Return, word for word, the part of the quantum computing passage below that opens with the words containing "The first universal" and closes with "and molecular simulation.".

■ **Passage**:
· · ·
Quantum computers will be more powerful than conventional computers for problems like efficient routing for logistics and mapping companies, new forms of machine learning, better product recommendations, and improved diagnostic tests.

The first universal quantum computers will be used for simulating molecules and reactions. Early, small quantum computers are ideally suited for chemical and molecular simulation.

Simulating the quantum effects that shape molecular structures and reactions is a natural problem for quantum computers, because their power comes from encoding data into those same challenging quantum states. The components that make up quantum computers, known as qubits, can use quantum-mechanical processes to take computational shortcuts impossible for a conventional machine.

Microsoft is betting on a less mature form of quantum hardware than IBM and Google but it has one of the most advanced efforts to develop practical quantum algorithms. Chemistry and materials science are among of its primary areas of focus. The group’s researchers have recently tried to show how hybrid systems in which a conventional computer and a small quantum computer work together could simulate chemistry.

“It has great promise for studying molecules,” says Krysta Svore, who leads Microsoft’s group working on quantum algorithms. Looking for new, practical superconducting materials is one possible application of the hybrid model that shouldn’t require very large quantum computers, she says. Conventional computers struggle to replicate the quantum behavior of electrons that underpins superconductivity.
· · ·
■ **Provided records**:
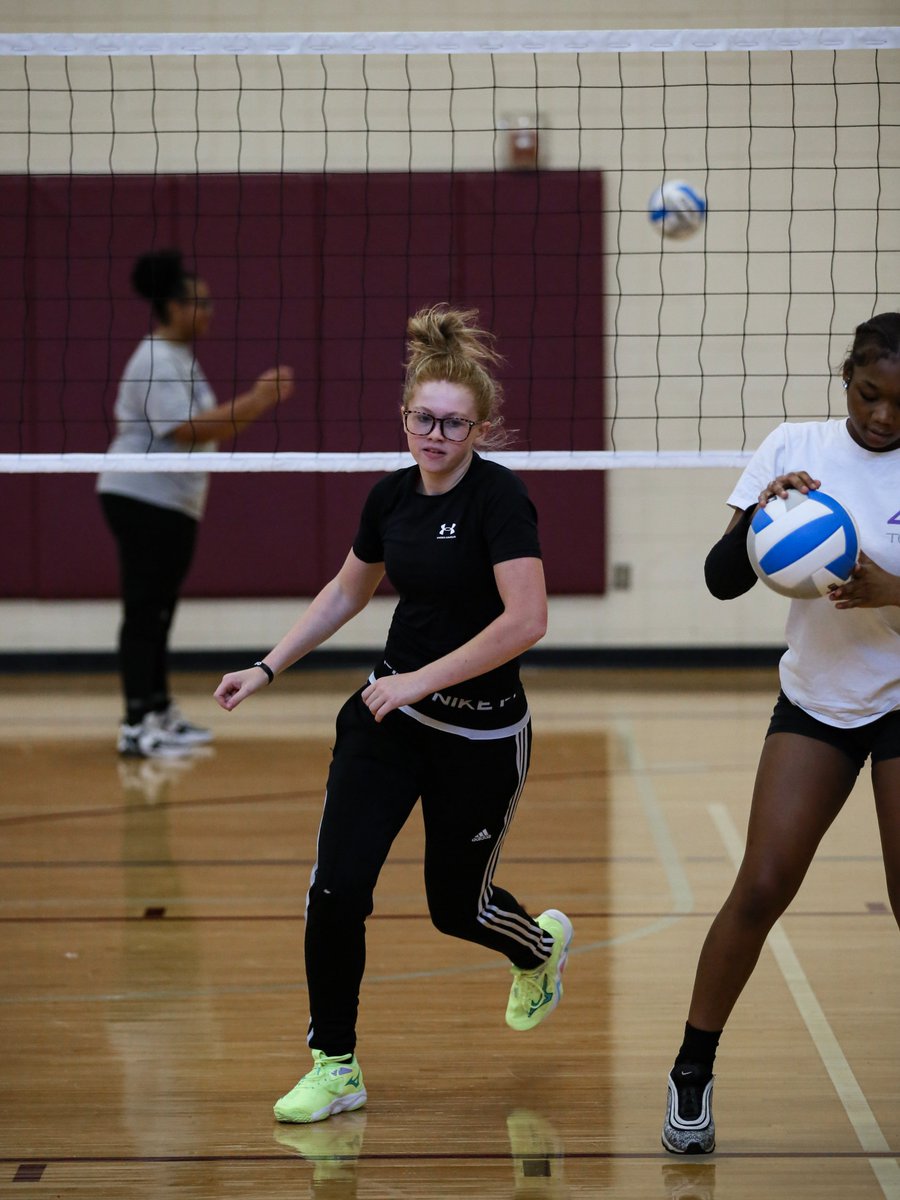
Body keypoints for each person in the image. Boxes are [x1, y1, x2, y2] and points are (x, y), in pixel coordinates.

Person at [214, 305, 573, 1124]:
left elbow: (526, 621)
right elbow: (349, 588)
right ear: (403, 417)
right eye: (423, 419)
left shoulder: (500, 501)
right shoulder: (390, 497)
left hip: (480, 736)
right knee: (335, 892)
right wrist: (269, 666)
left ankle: (540, 949)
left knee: (457, 907)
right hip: (385, 723)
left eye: (453, 423)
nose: (435, 435)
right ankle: (334, 1064)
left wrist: (421, 681)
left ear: (481, 427)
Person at [662, 311, 900, 1154]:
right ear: (847, 381)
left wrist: (891, 591)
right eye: (871, 396)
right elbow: (722, 581)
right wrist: (761, 518)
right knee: (762, 884)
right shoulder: (793, 445)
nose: (883, 417)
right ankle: (691, 1071)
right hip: (819, 698)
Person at [98, 249, 294, 758]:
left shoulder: (179, 358)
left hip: (173, 501)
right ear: (170, 306)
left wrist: (254, 404)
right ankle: (137, 721)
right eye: (197, 303)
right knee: (145, 610)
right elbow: (188, 428)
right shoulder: (155, 357)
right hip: (142, 496)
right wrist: (259, 398)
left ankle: (158, 711)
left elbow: (206, 427)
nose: (208, 312)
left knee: (159, 610)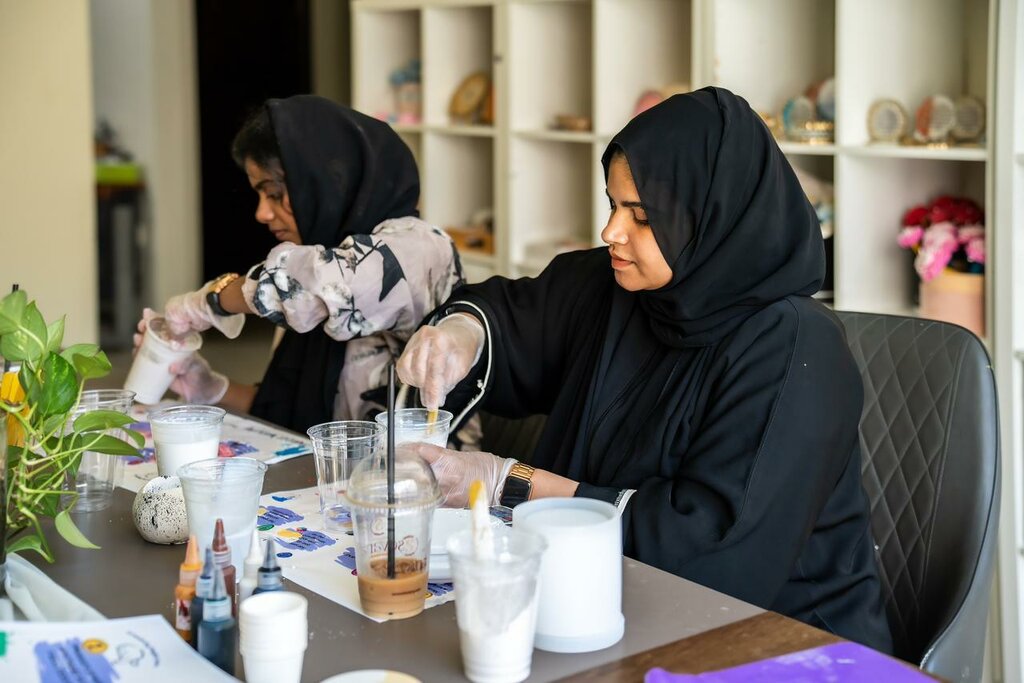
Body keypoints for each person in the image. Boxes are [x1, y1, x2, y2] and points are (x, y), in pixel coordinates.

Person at [396, 88, 893, 651]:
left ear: (711, 218)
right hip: (596, 600)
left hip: (777, 638)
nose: (611, 231)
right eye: (613, 205)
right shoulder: (610, 286)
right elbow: (511, 318)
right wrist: (463, 332)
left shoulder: (795, 351)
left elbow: (710, 554)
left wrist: (508, 483)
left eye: (643, 216)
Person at [135, 95, 470, 437]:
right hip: (337, 465)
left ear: (326, 181)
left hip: (426, 466)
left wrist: (210, 300)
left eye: (275, 194)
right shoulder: (309, 264)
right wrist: (208, 386)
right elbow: (288, 413)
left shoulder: (418, 248)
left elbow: (314, 286)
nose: (262, 213)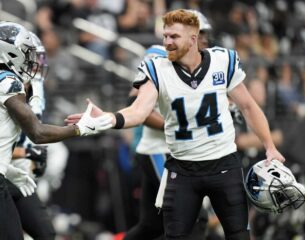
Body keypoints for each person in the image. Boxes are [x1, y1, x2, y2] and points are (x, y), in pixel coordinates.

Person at [67, 9, 284, 240]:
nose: (168, 42)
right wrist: (107, 118)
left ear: (194, 38)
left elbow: (249, 106)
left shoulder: (222, 60)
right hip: (180, 167)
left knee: (238, 235)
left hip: (224, 164)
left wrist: (269, 146)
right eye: (165, 36)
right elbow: (138, 110)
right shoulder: (157, 66)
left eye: (174, 37)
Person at [0, 21, 111, 240]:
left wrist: (4, 166)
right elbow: (38, 133)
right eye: (25, 51)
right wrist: (80, 128)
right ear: (9, 52)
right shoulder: (5, 81)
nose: (30, 58)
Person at [124, 10, 213, 240]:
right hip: (159, 151)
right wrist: (175, 125)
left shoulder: (204, 63)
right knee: (193, 215)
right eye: (200, 33)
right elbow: (134, 102)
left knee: (151, 226)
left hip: (177, 151)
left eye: (205, 34)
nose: (203, 40)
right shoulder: (159, 54)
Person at [6, 32, 56, 240]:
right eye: (31, 58)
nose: (37, 64)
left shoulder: (35, 88)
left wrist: (31, 157)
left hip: (20, 174)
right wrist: (27, 152)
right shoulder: (3, 88)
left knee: (45, 233)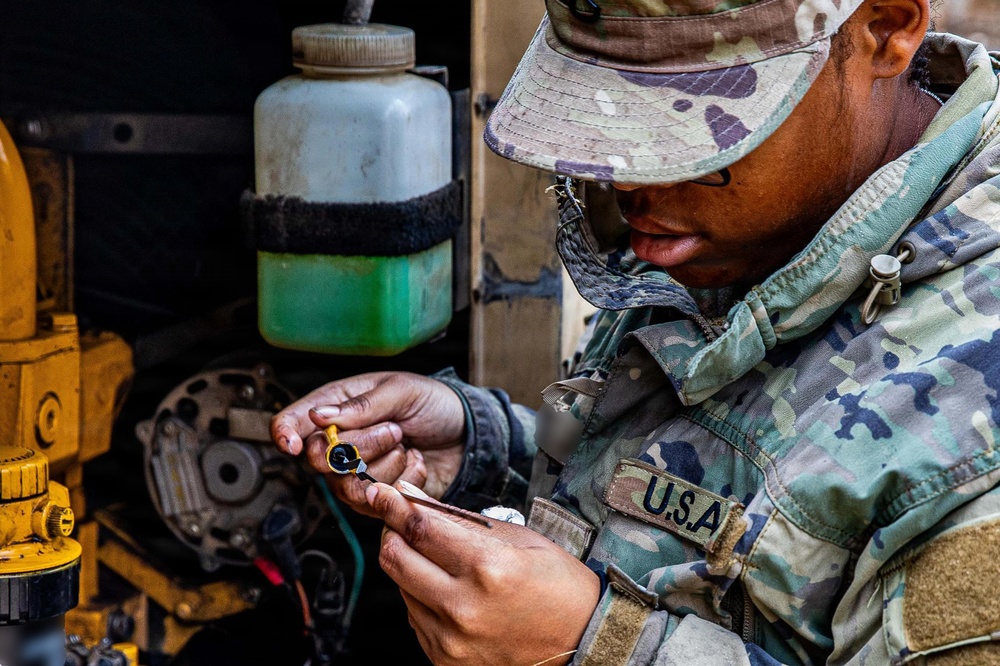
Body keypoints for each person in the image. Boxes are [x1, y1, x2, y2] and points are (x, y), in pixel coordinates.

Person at [272, 0, 1000, 662]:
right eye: (612, 125)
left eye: (695, 134)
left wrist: (595, 647)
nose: (629, 187)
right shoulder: (741, 226)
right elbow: (742, 509)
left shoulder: (982, 425)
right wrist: (488, 452)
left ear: (884, 30)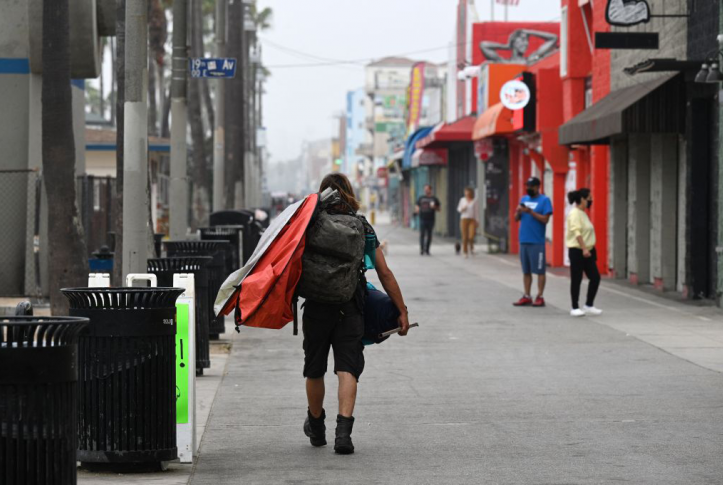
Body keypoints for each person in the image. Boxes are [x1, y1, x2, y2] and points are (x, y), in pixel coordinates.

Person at [303, 173, 410, 455]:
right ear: (349, 193)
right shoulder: (362, 227)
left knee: (315, 368)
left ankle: (316, 427)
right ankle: (343, 434)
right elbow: (384, 272)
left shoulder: (309, 223)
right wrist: (402, 310)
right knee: (347, 367)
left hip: (316, 305)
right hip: (351, 305)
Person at [513, 177, 552, 307]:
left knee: (540, 270)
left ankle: (540, 296)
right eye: (527, 186)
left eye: (531, 186)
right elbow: (515, 218)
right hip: (524, 240)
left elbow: (545, 219)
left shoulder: (544, 200)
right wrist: (518, 212)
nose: (528, 188)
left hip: (537, 242)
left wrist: (530, 212)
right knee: (526, 271)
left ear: (537, 187)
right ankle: (527, 295)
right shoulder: (523, 199)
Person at [565, 188, 602, 317]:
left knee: (595, 277)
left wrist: (588, 249)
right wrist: (584, 248)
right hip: (578, 251)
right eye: (589, 198)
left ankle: (588, 305)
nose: (591, 200)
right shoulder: (575, 213)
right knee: (577, 279)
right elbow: (577, 232)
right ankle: (574, 307)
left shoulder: (583, 213)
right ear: (582, 199)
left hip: (589, 251)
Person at [415, 184, 441, 255]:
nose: (426, 190)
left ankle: (427, 249)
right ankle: (422, 249)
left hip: (431, 219)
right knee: (422, 234)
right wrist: (416, 210)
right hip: (422, 219)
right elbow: (417, 205)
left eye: (427, 189)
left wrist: (434, 207)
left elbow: (439, 209)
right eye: (425, 189)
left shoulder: (434, 199)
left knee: (429, 235)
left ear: (430, 190)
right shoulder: (421, 198)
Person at [457, 187, 479, 258]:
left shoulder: (474, 201)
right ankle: (465, 251)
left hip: (472, 219)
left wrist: (477, 220)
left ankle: (472, 248)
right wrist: (463, 208)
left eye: (467, 191)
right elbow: (459, 209)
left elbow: (476, 211)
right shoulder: (462, 200)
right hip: (464, 219)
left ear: (471, 192)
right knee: (465, 236)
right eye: (465, 191)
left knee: (471, 236)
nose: (466, 193)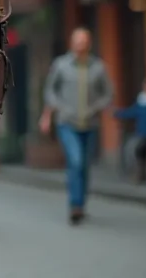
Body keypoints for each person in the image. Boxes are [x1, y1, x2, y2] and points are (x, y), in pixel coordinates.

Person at [40, 27, 113, 225]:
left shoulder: (98, 67)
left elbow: (107, 94)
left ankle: (81, 202)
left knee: (84, 166)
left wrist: (97, 107)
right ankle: (75, 205)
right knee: (76, 161)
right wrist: (53, 111)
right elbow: (50, 90)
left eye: (84, 41)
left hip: (90, 123)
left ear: (89, 43)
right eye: (77, 40)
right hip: (67, 122)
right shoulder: (61, 65)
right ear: (72, 43)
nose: (80, 44)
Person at [114, 78, 146, 183]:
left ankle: (137, 173)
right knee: (131, 146)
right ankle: (137, 172)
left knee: (134, 147)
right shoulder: (143, 101)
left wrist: (117, 113)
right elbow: (132, 112)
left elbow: (137, 113)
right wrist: (117, 113)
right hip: (142, 134)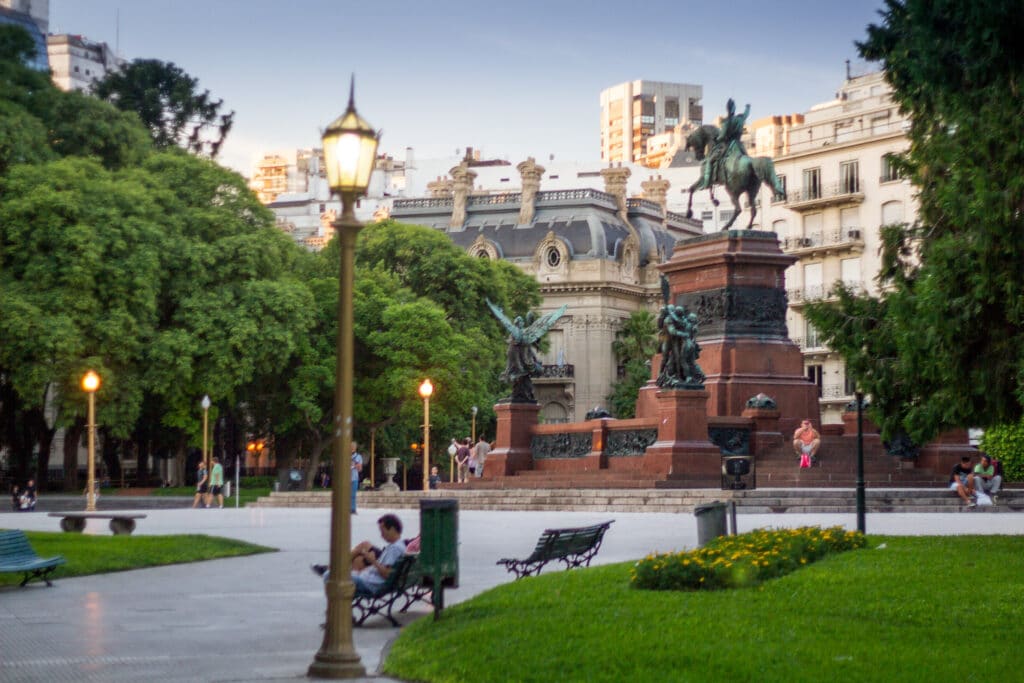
· · ·
■ **Finished task**:
The first universal quantum computers will be used for simulating molecules and reactions. Early, small quantum computers are ideally suited for chemical and molecular simulation.